§ **Work instructions**:
Quote the whole listing exactly. Leave the pictures out of your copy.

§ **Data section**:
-- Opening Marker --
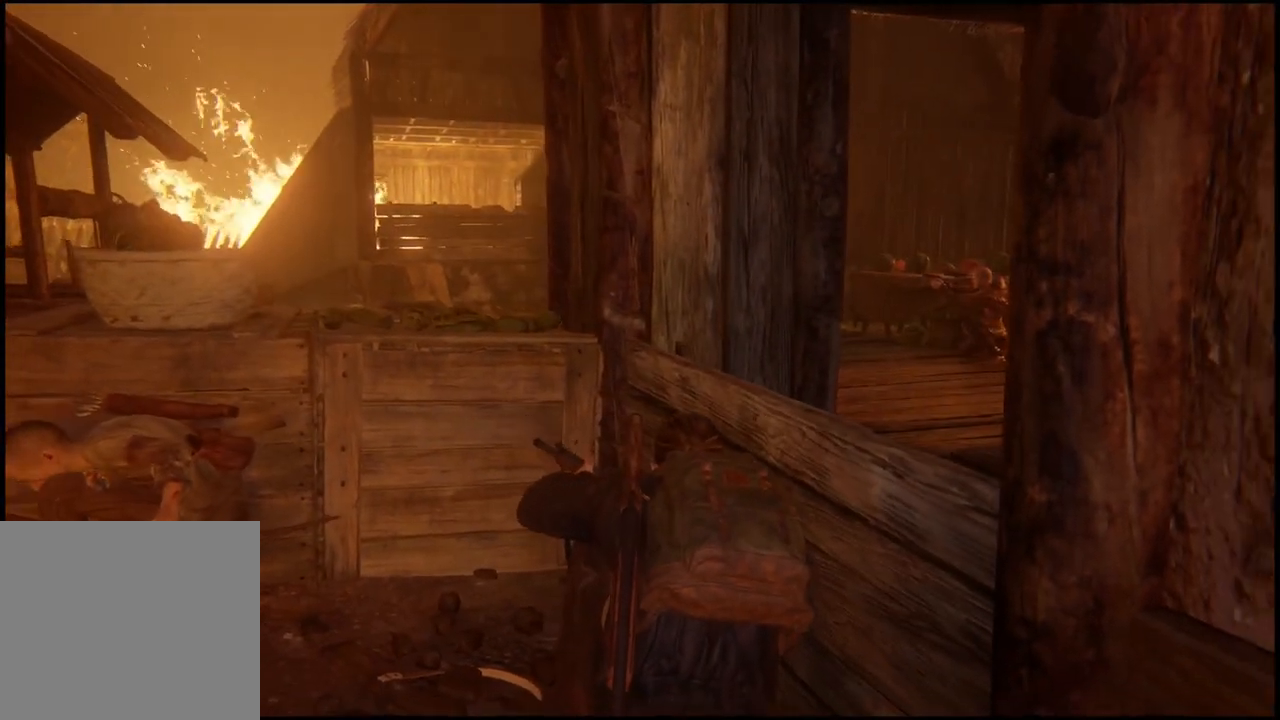
{"dt_ms": 500, "buttons": [], "left_stick": "center", "right_stick": "center", "events": []}
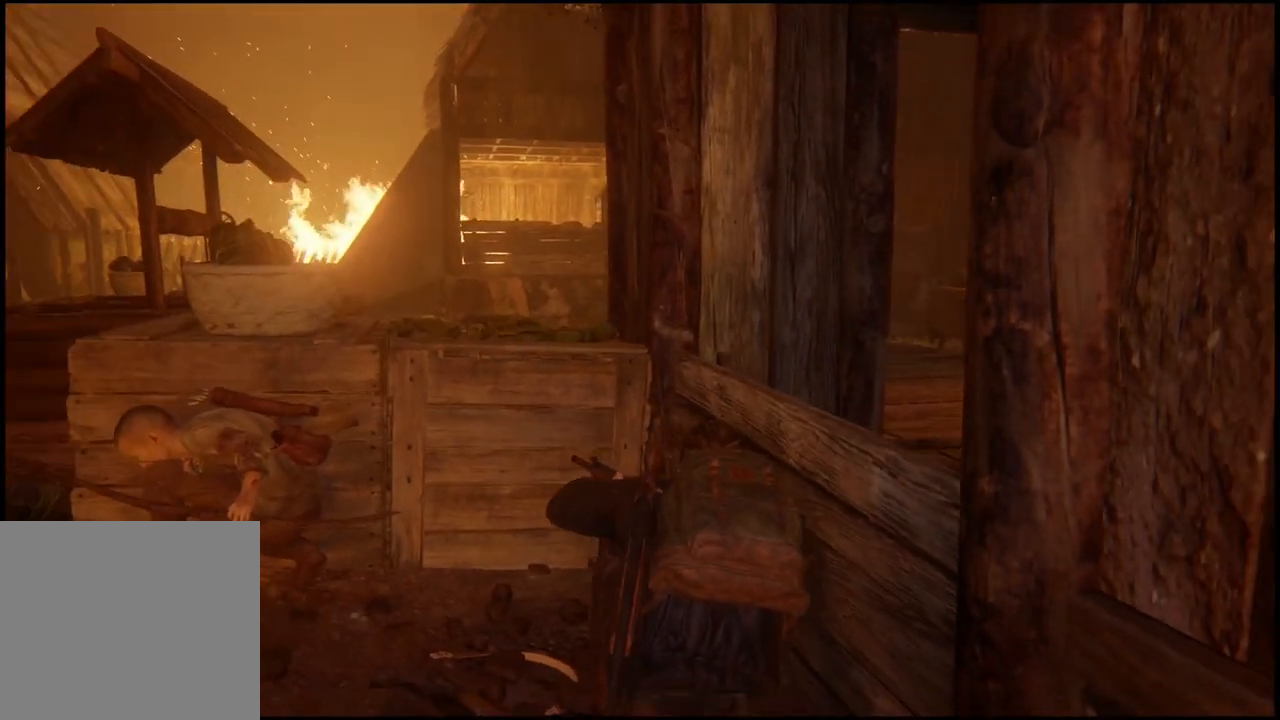
{"dt_ms": 500, "buttons": [], "left_stick": "center", "right_stick": "center", "events": [[267, "right_stick", "up-left"], [433, "right_stick", "center"]]}
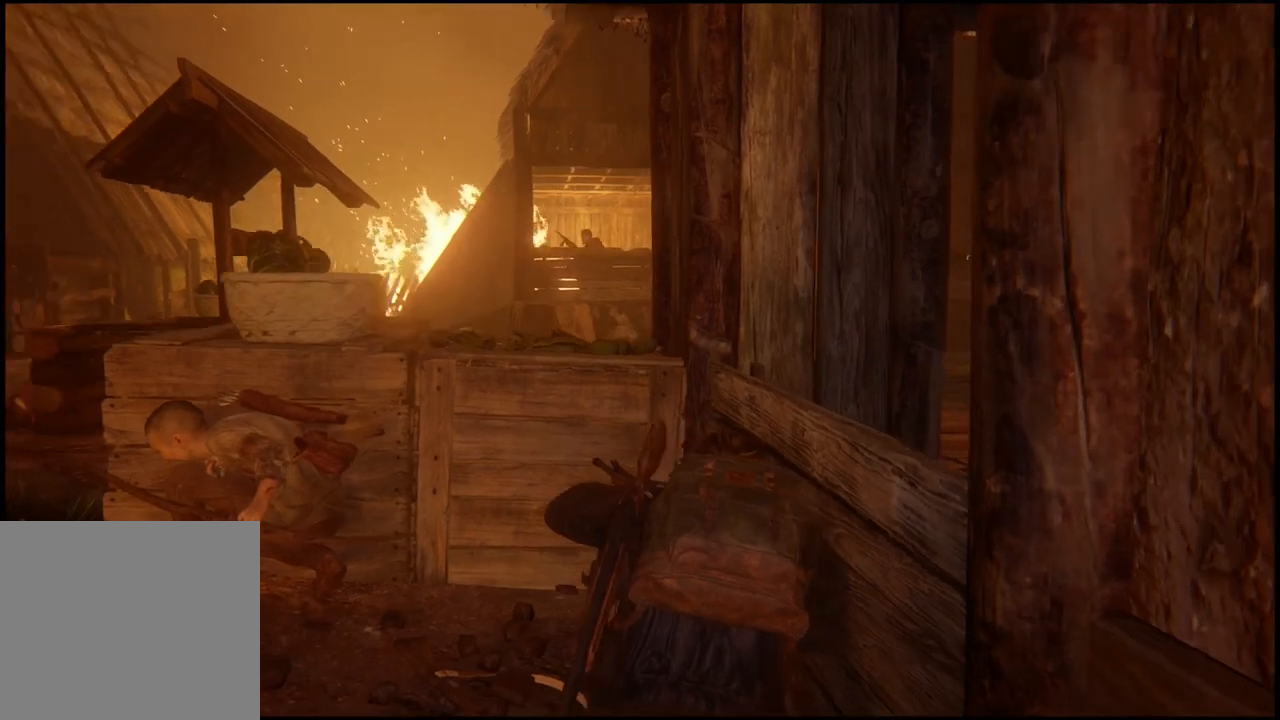
{"dt_ms": 500, "buttons": [], "left_stick": "center", "right_stick": "center", "events": []}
-- Closing Marker --
§ **Written response**:
{"dt_ms": 500, "buttons": [], "left_stick": "center", "right_stick": "center", "events": []}
{"dt_ms": 500, "buttons": [], "left_stick": "center", "right_stick": "center", "events": [[267, "right_stick", "up-left"], [433, "right_stick", "center"]]}
{"dt_ms": 500, "buttons": [], "left_stick": "center", "right_stick": "center", "events": []}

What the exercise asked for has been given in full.